Soal a - Cari setiap baris di bawah yang memuat kata "como", lalu salin baris itu utuh. Huruf besar dan kecil dibedakan.

---------- Cuplikan Halaman

Monday, 22 July 2013
HUJAN
Pagi ini terasa segar. Aroma tanah basah menyeruak menimbulkan kerinduan bahwa bau seperti inilah yang kutunggu-tunggu. Tadi malam rupanya telah turun hujan dan kegembiraan yang kurasakan lebih karena harapan bahwa hujan ini akan membawa kesegaran dan pertumbuhan yang baik bagi tanaman. Hujan yang biasanya berlalu begitu saja sekarang nampak sebagai peristiwa yang bermakna.

--------------------
---------- Baris Tersedia

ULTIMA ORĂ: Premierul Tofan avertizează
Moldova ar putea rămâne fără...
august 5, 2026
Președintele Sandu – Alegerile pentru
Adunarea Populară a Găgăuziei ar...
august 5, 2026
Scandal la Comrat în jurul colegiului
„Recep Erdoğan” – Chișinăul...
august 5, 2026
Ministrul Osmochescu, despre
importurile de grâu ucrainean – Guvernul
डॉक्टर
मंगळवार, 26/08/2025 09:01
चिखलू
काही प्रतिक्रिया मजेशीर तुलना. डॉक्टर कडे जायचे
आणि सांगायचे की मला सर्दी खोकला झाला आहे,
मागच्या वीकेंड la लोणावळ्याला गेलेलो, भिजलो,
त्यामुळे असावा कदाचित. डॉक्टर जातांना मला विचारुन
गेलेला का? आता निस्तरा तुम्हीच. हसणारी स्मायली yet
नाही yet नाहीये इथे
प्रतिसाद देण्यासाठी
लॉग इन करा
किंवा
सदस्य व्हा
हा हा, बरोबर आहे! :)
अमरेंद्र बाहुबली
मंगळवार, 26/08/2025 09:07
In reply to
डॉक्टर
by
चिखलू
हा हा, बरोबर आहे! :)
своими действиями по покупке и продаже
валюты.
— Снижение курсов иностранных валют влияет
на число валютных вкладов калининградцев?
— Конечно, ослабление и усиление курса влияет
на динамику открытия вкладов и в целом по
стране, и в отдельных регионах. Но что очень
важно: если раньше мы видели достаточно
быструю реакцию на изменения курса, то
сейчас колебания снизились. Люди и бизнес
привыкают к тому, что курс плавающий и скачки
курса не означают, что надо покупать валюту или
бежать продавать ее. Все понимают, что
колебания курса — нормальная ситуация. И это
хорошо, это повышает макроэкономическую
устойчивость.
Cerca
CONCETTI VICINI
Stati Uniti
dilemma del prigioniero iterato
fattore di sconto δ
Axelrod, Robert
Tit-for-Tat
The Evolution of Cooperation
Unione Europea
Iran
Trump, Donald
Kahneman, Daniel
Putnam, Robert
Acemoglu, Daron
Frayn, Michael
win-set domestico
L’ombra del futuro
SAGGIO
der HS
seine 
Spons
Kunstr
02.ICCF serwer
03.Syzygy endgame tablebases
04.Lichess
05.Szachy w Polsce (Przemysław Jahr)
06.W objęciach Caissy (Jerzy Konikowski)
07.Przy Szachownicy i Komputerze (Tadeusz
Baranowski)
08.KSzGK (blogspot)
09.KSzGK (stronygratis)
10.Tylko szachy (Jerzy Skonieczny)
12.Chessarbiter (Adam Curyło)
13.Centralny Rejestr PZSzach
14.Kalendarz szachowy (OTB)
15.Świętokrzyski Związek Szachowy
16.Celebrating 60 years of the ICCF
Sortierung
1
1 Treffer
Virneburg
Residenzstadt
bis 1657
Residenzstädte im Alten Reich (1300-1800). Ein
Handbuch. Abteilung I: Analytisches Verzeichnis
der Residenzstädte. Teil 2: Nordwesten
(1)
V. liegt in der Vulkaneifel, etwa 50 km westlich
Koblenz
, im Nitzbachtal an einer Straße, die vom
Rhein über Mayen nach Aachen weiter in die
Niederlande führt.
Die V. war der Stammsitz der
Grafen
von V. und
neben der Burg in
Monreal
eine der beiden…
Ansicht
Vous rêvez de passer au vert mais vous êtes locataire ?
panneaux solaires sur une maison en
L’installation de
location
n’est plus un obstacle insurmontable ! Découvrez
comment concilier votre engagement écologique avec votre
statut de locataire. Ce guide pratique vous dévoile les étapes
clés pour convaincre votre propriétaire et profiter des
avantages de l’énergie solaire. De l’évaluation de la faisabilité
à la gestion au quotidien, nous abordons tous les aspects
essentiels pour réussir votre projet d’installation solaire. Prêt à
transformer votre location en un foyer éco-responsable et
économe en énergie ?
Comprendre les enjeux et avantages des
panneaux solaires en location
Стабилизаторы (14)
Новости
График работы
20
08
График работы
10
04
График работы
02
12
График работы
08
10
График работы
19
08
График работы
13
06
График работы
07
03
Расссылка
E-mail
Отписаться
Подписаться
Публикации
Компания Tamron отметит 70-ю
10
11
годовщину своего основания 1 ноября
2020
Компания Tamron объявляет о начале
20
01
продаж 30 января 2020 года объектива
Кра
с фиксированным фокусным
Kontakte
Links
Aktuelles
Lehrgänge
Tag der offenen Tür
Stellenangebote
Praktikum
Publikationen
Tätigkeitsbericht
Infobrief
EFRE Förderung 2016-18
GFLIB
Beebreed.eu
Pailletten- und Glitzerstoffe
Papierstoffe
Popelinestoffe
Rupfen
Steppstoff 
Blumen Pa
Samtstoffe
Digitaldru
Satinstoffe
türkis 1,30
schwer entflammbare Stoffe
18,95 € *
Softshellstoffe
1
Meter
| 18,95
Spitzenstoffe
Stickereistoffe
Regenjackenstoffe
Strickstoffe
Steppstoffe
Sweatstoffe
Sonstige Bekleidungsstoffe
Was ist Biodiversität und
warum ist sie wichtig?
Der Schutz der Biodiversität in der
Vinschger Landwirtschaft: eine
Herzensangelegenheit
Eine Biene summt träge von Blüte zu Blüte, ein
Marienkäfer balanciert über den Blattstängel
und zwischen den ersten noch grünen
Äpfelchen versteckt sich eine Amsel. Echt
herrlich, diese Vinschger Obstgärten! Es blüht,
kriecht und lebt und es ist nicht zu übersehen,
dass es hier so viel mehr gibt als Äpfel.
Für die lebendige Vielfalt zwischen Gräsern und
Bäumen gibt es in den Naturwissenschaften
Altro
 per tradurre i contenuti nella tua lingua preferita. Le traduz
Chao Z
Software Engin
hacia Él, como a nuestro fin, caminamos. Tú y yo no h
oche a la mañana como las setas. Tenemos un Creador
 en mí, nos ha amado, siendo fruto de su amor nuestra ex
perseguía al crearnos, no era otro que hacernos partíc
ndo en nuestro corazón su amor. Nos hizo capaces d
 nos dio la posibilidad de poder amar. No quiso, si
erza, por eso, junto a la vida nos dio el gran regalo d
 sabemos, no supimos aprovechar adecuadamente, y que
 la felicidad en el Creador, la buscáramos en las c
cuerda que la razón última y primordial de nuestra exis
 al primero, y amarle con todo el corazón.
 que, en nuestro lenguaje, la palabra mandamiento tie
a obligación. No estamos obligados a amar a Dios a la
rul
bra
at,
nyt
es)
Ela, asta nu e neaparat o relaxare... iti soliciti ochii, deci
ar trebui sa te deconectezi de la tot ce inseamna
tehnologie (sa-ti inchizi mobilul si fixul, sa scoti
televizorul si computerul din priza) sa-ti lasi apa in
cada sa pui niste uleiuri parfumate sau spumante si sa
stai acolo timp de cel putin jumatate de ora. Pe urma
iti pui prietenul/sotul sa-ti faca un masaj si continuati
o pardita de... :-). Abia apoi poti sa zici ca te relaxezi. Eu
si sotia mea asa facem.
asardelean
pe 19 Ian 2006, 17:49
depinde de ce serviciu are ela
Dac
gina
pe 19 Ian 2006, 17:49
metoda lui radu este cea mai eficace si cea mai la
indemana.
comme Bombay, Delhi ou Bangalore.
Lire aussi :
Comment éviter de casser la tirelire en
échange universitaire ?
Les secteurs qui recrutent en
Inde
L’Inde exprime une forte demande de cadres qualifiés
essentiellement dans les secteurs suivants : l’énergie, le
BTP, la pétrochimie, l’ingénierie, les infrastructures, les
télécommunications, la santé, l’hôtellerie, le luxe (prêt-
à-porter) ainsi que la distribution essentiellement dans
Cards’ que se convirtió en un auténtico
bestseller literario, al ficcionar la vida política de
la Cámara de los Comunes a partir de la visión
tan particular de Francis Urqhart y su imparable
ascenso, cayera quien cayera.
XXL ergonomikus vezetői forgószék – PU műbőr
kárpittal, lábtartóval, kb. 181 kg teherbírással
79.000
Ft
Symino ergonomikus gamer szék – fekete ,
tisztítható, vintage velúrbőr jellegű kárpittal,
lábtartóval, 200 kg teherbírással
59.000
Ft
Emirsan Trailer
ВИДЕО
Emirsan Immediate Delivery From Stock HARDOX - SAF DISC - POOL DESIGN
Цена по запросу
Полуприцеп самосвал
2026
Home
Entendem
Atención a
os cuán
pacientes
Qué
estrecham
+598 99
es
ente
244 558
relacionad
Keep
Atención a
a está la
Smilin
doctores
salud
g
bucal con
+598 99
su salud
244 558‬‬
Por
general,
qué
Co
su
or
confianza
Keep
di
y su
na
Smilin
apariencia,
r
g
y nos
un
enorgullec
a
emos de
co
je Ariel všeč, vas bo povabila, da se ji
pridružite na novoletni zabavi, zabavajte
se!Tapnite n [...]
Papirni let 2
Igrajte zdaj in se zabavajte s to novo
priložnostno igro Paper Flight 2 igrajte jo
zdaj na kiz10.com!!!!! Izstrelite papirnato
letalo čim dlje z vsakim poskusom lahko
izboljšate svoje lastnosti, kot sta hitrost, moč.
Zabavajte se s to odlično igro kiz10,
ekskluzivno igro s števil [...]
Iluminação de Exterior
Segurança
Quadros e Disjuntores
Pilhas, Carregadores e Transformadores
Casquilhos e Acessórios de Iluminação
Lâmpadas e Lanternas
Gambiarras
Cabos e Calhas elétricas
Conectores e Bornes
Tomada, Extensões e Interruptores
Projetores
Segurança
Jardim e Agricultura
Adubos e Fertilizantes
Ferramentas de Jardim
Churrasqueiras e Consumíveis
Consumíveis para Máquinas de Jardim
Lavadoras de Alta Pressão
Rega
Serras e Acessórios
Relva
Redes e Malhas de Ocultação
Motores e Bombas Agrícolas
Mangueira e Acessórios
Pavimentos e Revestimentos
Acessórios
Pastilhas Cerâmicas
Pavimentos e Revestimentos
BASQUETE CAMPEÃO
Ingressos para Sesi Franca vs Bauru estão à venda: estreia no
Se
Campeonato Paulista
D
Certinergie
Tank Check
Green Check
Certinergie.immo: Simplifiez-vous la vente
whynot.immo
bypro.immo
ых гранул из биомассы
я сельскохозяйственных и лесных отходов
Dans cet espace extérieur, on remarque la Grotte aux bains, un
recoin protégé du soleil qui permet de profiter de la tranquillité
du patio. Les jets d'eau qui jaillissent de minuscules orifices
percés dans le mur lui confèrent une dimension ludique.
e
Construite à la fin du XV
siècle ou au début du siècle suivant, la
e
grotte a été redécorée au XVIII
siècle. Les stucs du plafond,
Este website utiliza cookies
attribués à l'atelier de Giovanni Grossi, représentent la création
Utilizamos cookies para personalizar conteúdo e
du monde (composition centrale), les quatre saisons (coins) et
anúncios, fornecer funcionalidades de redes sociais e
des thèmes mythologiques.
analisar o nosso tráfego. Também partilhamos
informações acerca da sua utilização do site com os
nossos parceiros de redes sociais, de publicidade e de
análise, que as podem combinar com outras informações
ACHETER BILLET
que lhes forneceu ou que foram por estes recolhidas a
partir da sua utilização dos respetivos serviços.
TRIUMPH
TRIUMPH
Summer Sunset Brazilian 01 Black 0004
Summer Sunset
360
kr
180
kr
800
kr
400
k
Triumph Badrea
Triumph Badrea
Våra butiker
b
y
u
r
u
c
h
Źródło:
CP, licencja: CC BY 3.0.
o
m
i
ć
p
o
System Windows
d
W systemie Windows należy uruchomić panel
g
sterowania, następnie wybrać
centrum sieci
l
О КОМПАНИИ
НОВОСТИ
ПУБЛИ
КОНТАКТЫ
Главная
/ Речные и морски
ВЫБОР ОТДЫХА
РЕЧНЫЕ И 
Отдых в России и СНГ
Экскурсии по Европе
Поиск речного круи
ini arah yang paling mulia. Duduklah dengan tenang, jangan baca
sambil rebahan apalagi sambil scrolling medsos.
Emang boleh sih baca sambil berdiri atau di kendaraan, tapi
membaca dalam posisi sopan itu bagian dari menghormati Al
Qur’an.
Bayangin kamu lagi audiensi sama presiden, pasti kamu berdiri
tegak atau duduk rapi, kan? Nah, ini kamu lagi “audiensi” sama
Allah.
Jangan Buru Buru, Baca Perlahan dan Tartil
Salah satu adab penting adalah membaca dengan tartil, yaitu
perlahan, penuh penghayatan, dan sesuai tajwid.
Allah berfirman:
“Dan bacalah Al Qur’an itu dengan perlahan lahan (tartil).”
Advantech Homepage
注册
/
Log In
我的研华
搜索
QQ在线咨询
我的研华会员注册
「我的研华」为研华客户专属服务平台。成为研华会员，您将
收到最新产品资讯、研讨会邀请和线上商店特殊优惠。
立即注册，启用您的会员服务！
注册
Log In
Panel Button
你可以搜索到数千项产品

--------------------

Soal b - Ubah tulisan tentang hujan di atas, dari "Monday, 22 July" sampai "peristiwa yang bermakna.", dengan mengganti "tanah basah" menjadi "rumput basah".

Jawaban a -
hacia Él, como a nuestro fin, caminamos. Tú y yo no h
oche a la mañana como las setas. Tenemos un Creador

Jawaban b -
Monday, 22 July 2013
HUJAN
Pagi ini terasa segar. Aroma rumput basah menyeruak menimbulkan kerinduan bahwa bau seperti inilah yang kutunggu-tunggu. Tadi malam rupanya telah turun hujan dan kegembiraan yang kurasakan lebih karena harapan bahwa hujan ini akan membawa kesegaran dan pertumbuhan yang baik bagi tanaman. Hujan yang biasanya berlalu begitu saja sekarang nampak sebagai peristiwa yang bermakna.